As of today I’m halfway through Winter Break. Thus far I’m not– at least as far as I know– making myself or anyone else crazy, which is a good thing, because I’m bad at vacations. On the other hand, other than the big renovation project, you may have noticed that I’m kiiiinda starting to run low on viable interesting blog topics since all I’m doing with my life lately is lazing about my house with a book in my hand and occasionally whacking something with a hammer or a saw. I went to work yesterday; it was the first time I’d left the house for longer than two minutes since Christmas.
So, uh, let’s talk about… geography? Sure.
I am, as I’ve already discussed this week, a data nerd. I’m a math teacher in the real world, remember, and apparently I come by that shit honestly. One of the unexpected fun bonuses of running a blog is that it provides me with a never-ending sea of data to play with: how many hits did I get today? Followers? Likes? What’s the ratio of unique visitors to page views today? Have I set any records lately? I posted a comment on that site, it brought me over a dozen visitors!
Stuff, in other words, that is entirely meaningless in any real-world fashion but is fun for me to play with in my head. While I wouldn’t mind more detail, WordPress does a decent job of giving me my site statistics in a nicely visual, manipulable way and I spend more time than I probably should each day staring at my stats.
Way more time, if I’m being honest. Way, way more time.
I said I was a nerd; shuddup.
That said, looky here:
Anybody with a WordPress blog reading this has seen this map already; it’s how WordPress shows you where your traffic is coming from. I’m fascinated by this, and days where I get a new country (six hits from Guernsey today! Finally picked up Thailand yesterday!) never fail to give me a little thrill in my jibbly parts. WordPress is kinda weird about how they determine what is a country or not. For example, I have no hits from China, which does not surprise me given China’s policy on censoring the internet. I do, however, have a number of hits from Taiwan and Hong Kong, which are both part of China, so apparently WordPress is distinguishing the mainland from former territories, or something; I’m not sure. Similarly, to use today’s example, from looking at Wikipedia I get the impression that no one from Guernsey would assert that Guernsey is its own country– yet there it is in my “countries” list.
Some interesting (to me) facts about my traffic:
- The biggest countries are entirely unsurprising: the United States, followed by the other three English-speaking democracies: the UK, Canada, and Australia. Fourth and fifth place are Norway and Switzerland.
- I have no traffic whatsoever from anywhere in Central America. Not one damn country.

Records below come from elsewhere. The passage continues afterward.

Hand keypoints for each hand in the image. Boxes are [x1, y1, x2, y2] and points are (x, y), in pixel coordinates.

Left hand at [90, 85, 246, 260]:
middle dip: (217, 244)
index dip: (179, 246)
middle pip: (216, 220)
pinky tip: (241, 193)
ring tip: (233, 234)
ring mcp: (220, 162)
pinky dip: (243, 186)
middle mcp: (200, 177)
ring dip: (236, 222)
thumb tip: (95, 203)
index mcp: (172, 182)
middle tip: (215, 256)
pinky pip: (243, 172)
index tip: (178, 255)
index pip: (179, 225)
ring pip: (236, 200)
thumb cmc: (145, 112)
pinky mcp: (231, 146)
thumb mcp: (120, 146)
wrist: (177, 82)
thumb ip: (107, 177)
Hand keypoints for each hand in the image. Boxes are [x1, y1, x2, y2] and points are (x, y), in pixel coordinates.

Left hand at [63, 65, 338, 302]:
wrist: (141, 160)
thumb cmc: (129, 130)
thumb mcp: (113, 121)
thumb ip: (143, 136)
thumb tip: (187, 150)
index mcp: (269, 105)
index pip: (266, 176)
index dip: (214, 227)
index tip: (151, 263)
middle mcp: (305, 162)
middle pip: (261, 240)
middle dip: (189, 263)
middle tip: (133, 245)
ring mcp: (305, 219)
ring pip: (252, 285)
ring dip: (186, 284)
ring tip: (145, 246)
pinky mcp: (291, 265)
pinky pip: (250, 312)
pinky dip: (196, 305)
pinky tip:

- Most of Europe is represented except for some bits of Eastern Europe, mostly former Soviet republics and, annoyingly, Finland. I don’t know why not having a hit from Finland annoys me except for the fact that Sweden and Norway are so well represented. I know Finland was Soviet-dominated to a degree that Norway and Sweden never were, and all of the rest of the European countries I’m missing are former Soviet Union or at least Soviet bloc countries; that might have something to do with it but I’m not sure what.

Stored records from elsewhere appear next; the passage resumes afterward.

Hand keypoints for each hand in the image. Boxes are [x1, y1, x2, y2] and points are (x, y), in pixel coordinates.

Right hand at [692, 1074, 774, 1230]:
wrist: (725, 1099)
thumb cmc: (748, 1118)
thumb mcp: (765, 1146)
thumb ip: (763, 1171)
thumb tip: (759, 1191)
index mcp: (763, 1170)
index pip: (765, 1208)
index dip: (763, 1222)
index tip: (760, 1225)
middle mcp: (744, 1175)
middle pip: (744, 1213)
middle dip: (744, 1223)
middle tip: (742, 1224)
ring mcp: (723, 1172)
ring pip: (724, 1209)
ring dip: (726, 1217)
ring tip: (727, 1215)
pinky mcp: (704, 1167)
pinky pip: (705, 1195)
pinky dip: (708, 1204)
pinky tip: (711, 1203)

- Way more African countries are represented than I might have expected: Sudan, for instance, which is probably the single most surprising country I’ve gotten traffic from. Ethiopia, also.

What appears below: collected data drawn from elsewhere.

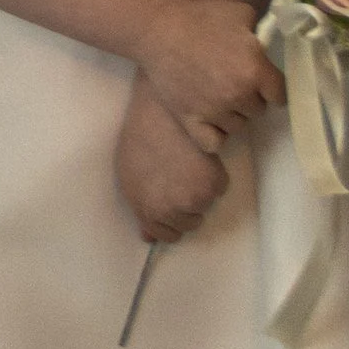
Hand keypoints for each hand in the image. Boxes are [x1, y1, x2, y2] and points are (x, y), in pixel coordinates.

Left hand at [115, 81, 228, 246]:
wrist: (160, 111)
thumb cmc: (140, 139)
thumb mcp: (129, 176)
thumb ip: (140, 208)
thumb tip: (148, 236)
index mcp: (146, 211)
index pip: (166, 236)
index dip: (169, 220)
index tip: (171, 203)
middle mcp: (170, 212)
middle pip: (188, 224)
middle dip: (185, 206)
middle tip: (178, 177)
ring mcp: (193, 201)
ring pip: (205, 205)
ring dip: (199, 190)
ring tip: (186, 163)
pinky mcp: (213, 185)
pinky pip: (218, 188)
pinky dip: (213, 176)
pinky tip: (198, 157)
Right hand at [137, 0, 281, 155]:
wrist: (159, 30)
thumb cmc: (201, 17)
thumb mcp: (241, 13)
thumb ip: (260, 33)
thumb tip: (266, 44)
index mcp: (255, 70)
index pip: (280, 95)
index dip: (272, 88)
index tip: (264, 83)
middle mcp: (238, 95)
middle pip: (258, 111)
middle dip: (251, 98)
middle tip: (235, 83)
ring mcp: (215, 111)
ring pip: (238, 127)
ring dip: (233, 114)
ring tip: (220, 98)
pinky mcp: (192, 120)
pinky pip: (214, 143)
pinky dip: (216, 136)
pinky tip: (212, 122)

- Macedonia shows up as “Macedonia, the Former Yugoslav Republic.” Its official name according to the UN is “The Former Yugoslav Republic of Macedonia.” I’m sure that there’s some history behind that that I’m currently ignorant of (mental note: research) but it seems rrrreeeallly weird. That said I may start a movement to rename the US as The Former British and French and Spanish Colony and Before That Indigenous Peoples-Occupied Land of the United States of America. Sounds more fun that way.
- I really want someone from Greenland to visit my blog, because Greenland is so damn big. 🙂
One thing that all this has brought to mind is that my geography isn’t what it used to be. I had a teacher in seventh grade who insisted that every kid who passed his class memorize the globe. Which I did, happily. The problem is that that means my geography froze in about 1988– and the Soviet Union didn’t fall apart until 1991. My Eastern Europe and Asia geography is therefore not nearly as good as I want it to be.
Don’t get me wrong: the classical stereotype of Americans ignorant about geography is that they “can’t find XXX on a map.” So long as we’re talking about countries, at least, there’s no place on Earth I can’t find on a map within a few seconds, and I suspect I’d do pretty damn well with capitals and major cities even if I hadn’t heard of them beforehand; I know enough about what languages sound like to be able to pin most places down to a region quickly and after that it won’t take long. What I’m talking about is handing me a blank map and asking me to fill it in. I’m not as good at that as I want to be, and I’ve been reminded of it enough lately (Slovenia! Latvia! Which ones are those, again?) that I need to fix it.